Ultimately, Dr. Chalasani and his team hope sonogenetics can be used to improve neurological conditions, but they also anticipate it could be used for other conditions, including the potential to replace pacemakers in the heart. While they are currently focused on ensuring they understand how the underlying mechanism of how all of this works and affects other systems, the progress they have shown with a pioneering technique is remarkable.

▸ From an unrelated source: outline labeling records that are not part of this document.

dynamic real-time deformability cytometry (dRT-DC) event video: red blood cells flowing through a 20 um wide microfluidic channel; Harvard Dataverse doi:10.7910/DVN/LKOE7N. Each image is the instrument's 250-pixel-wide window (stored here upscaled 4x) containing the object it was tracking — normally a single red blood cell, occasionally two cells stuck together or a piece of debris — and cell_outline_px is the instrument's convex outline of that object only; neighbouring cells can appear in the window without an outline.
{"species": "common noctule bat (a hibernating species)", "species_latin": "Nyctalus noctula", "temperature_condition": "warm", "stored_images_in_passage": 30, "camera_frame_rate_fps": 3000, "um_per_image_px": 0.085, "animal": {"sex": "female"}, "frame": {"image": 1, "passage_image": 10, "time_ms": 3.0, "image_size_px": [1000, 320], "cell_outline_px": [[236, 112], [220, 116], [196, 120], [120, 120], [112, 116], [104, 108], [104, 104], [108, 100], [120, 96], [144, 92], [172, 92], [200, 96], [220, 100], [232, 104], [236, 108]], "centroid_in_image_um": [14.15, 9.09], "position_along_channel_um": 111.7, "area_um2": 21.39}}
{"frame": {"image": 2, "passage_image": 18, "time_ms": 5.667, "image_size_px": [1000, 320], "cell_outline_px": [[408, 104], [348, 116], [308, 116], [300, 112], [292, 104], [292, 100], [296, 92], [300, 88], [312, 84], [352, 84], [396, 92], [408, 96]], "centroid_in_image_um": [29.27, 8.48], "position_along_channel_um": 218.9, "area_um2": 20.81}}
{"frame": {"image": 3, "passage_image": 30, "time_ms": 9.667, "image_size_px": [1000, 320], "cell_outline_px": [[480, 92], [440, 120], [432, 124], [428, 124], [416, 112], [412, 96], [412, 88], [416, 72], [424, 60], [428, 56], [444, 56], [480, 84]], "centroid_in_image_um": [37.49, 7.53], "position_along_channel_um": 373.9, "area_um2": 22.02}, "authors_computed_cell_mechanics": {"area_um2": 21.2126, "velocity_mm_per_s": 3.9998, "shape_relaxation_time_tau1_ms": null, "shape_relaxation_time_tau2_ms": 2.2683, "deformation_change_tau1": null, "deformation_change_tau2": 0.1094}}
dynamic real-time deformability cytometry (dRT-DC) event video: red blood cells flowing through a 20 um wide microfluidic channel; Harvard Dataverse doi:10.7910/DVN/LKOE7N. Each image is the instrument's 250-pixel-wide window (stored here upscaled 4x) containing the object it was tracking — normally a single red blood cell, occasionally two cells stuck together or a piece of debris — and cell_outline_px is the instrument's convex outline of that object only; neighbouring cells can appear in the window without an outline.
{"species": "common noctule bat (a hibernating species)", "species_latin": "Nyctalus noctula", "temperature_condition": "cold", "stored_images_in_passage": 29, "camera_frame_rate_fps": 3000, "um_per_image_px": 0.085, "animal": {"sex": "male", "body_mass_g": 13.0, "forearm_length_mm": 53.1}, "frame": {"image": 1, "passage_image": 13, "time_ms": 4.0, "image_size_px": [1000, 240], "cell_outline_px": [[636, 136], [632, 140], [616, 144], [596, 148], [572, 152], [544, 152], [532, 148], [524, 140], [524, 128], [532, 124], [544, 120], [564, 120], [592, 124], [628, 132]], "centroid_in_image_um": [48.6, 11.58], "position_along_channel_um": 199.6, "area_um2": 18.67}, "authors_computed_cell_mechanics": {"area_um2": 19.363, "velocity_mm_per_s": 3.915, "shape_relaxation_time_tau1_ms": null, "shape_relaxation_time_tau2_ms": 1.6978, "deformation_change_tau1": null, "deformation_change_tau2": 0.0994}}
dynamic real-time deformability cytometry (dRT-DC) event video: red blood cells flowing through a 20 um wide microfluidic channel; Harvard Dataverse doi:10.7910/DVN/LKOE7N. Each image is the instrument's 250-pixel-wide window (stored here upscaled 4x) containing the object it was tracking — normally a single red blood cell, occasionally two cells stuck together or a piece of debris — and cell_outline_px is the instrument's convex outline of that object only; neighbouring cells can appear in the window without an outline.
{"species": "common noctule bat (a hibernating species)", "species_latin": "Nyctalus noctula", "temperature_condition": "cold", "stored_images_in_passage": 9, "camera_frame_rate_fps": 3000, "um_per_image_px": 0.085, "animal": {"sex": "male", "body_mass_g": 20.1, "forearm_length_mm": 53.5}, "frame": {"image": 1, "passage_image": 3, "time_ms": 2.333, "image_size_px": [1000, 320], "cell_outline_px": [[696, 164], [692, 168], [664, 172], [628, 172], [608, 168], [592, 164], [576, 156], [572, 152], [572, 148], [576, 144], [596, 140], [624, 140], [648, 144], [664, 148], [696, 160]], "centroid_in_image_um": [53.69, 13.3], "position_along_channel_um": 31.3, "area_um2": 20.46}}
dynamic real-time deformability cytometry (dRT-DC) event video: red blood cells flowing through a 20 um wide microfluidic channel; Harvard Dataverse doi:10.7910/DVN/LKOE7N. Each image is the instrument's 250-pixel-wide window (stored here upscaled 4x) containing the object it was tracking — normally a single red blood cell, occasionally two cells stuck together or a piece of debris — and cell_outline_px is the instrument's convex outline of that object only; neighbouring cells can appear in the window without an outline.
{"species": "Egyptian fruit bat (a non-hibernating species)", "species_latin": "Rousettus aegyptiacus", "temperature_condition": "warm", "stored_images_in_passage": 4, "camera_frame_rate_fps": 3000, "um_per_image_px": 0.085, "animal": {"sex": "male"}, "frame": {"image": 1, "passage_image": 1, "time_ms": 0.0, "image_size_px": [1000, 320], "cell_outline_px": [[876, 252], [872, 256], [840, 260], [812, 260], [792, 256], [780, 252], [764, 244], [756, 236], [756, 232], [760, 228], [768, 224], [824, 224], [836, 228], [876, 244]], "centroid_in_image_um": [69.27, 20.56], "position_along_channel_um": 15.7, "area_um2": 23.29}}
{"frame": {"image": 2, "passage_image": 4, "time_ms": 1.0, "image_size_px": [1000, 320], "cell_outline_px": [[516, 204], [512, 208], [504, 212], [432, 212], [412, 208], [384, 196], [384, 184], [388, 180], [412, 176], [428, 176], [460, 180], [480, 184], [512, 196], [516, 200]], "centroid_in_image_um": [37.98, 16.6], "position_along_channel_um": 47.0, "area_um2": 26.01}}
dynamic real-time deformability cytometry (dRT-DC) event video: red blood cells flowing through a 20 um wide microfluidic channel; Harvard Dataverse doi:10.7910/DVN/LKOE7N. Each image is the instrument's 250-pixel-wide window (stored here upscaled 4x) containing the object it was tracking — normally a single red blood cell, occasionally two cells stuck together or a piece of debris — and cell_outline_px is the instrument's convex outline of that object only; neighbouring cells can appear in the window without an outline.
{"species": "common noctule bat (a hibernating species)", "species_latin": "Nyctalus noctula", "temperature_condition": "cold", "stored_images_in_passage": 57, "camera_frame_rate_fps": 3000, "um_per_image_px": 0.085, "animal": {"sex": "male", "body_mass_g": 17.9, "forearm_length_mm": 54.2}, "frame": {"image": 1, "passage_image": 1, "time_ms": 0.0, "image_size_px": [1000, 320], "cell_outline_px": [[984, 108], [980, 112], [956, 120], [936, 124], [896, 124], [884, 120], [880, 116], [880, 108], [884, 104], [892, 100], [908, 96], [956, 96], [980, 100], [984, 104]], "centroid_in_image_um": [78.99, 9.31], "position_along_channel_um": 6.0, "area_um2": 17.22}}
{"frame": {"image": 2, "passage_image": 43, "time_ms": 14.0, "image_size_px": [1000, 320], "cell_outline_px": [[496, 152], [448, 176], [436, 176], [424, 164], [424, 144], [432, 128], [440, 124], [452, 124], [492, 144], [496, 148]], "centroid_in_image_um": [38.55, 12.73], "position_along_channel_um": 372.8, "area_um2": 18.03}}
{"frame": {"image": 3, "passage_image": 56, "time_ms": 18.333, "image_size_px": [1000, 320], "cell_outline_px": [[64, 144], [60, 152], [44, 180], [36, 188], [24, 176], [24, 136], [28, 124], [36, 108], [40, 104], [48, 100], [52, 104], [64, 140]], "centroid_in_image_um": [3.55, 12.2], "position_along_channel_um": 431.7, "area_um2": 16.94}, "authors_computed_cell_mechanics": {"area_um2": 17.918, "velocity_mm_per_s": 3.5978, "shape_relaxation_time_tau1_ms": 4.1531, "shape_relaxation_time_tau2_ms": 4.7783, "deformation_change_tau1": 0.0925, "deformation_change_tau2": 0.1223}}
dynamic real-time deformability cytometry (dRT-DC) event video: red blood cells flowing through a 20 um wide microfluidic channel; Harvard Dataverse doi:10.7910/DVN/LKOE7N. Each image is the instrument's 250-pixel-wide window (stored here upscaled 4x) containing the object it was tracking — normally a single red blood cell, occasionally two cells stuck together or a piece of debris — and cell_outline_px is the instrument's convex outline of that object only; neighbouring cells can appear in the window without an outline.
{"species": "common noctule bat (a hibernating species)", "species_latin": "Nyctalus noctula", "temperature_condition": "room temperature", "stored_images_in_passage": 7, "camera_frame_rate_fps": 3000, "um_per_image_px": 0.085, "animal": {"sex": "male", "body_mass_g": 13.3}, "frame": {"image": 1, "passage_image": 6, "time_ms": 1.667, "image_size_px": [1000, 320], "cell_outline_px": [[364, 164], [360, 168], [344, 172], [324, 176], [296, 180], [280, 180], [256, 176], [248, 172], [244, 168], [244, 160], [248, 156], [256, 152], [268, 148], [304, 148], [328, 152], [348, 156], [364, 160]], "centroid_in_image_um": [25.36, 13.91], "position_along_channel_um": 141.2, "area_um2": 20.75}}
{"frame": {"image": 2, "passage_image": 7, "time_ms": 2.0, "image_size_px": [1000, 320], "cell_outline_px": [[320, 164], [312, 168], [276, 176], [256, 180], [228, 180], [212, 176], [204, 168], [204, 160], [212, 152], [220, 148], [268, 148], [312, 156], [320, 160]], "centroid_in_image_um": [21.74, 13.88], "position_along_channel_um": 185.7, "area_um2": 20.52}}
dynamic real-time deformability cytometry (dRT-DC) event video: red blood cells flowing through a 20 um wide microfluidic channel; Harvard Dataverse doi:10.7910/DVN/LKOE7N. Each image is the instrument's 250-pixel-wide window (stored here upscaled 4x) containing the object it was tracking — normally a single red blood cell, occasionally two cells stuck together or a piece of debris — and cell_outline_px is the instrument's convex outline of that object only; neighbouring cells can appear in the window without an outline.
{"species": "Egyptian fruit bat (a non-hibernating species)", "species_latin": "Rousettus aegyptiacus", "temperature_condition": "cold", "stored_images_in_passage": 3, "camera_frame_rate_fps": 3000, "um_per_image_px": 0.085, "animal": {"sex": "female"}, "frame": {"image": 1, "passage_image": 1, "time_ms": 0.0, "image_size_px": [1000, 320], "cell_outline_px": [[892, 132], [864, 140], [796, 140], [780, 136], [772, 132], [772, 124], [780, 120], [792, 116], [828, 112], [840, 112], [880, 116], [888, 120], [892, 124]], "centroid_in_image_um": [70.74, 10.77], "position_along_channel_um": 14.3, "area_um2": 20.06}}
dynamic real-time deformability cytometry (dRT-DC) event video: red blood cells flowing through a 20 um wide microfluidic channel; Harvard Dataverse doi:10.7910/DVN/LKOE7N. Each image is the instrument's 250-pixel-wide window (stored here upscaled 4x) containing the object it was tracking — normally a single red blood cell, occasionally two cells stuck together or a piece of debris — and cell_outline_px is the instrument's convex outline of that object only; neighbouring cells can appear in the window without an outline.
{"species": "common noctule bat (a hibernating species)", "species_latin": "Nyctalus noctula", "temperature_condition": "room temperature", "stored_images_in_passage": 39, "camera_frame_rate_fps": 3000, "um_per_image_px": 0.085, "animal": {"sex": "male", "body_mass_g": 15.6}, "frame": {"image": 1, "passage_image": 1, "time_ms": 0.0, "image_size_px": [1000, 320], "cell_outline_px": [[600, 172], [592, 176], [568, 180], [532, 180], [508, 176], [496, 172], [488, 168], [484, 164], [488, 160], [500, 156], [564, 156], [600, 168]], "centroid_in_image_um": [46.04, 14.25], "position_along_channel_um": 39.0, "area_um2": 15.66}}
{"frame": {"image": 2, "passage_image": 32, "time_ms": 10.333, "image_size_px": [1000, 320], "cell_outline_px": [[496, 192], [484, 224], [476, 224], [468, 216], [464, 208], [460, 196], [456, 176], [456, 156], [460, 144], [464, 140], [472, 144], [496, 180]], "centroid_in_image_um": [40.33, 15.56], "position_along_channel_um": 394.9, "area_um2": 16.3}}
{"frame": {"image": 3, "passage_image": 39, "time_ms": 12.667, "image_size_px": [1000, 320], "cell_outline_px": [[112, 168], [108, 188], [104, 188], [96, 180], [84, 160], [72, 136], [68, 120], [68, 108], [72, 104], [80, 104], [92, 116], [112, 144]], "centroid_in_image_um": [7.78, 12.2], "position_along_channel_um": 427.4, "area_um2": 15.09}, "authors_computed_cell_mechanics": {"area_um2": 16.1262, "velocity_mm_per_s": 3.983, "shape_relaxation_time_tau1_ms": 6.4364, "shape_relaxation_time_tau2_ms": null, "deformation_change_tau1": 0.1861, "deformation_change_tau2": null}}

There are a lot of open questions for sonogenetics before it can be studied in humans and implemented in the clinic. Researchers need to understand how this works to ensure there are no off-target effects; they need to figure out a way to modify neuronal gene expression, either through adeno-associated viral vectors (which might reduce the compelling non-invasive aspect researchers are striving towards) or ideally, non-invasively; researchers need to ensure there are safe ways to modulate sensitivity; and far more.
But there’s no doubt: sonogenetics is exciting and offers another path of interest that patients affected by neurological conditions and their loved ones, as well as researchers and clinicians should keep a close eye on.